Dia 26 de março de 2023, um lindo domingo de sol, depois de um dia de sábado nublado e com muita chuva. No Parque Aza Branca, na cidade de Exu, região do Araripe, no estado de Pernambuco, comemora-se, atrasado, os cento e dez anos de nascimento do cantor Luiz Gonzaga, o Rei do Baião (Gonzagão nasceu no dia 13 de dezembro de 1912). Algumas dezenas de pessoas, sentadas embaixo de dois pés de juazeiro, plantados pelo próprio mestre Lua, assistiam algumas atrações musicais e a dois professores universitários falarem da contribuição do famoso sanfoneiro para a invenção da chamada música nordestina e sobre como ele encarnou em seu corpo e em sua voz essa identidade regional.

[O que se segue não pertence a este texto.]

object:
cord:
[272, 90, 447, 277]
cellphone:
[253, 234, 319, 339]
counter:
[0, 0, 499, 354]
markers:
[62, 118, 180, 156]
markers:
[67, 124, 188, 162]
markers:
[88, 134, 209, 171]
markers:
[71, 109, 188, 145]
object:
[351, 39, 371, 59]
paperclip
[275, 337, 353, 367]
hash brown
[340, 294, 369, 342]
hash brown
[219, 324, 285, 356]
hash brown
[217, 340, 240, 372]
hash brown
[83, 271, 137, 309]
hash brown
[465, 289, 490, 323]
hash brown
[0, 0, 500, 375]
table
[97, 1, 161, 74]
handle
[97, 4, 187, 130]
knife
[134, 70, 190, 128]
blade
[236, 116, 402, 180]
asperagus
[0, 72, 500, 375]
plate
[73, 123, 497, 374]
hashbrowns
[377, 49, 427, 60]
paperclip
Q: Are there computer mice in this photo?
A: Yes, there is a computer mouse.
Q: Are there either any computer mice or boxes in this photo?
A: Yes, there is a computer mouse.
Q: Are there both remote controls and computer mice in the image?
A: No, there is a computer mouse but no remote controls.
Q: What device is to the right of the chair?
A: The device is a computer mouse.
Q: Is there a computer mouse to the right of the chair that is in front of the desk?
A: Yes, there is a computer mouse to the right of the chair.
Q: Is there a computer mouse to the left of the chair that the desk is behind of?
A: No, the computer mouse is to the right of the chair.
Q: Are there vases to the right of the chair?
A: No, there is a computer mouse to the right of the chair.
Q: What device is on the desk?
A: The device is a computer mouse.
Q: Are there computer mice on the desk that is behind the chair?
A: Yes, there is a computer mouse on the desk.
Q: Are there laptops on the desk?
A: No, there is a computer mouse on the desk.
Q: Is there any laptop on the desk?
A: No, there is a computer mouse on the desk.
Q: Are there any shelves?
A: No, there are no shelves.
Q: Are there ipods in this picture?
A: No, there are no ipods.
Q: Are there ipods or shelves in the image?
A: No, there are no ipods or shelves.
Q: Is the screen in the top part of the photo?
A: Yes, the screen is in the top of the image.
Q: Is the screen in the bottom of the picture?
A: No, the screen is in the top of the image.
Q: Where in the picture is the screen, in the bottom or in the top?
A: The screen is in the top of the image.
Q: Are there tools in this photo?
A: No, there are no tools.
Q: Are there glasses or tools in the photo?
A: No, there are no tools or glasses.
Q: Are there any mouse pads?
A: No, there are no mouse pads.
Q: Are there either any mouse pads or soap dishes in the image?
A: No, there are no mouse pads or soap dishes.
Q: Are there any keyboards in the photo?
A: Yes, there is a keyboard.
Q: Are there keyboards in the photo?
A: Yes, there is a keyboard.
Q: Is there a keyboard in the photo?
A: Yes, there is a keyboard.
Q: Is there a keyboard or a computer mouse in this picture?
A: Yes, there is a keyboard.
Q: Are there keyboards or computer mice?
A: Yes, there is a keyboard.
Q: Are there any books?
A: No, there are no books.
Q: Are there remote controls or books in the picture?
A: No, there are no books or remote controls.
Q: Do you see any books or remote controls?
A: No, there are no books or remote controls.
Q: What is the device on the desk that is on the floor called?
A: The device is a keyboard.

A plateia era composta, em sua maioria, por pessoas mais velhas, muitas que conheceram e conviveram com o exuense mais ilustre. Autoridades locais, notadamente aquelas ligadas ao campo cultural, tentavam aproveitar o evento para fazerem a promoção das gestões estaduais e municipais na área da cultura.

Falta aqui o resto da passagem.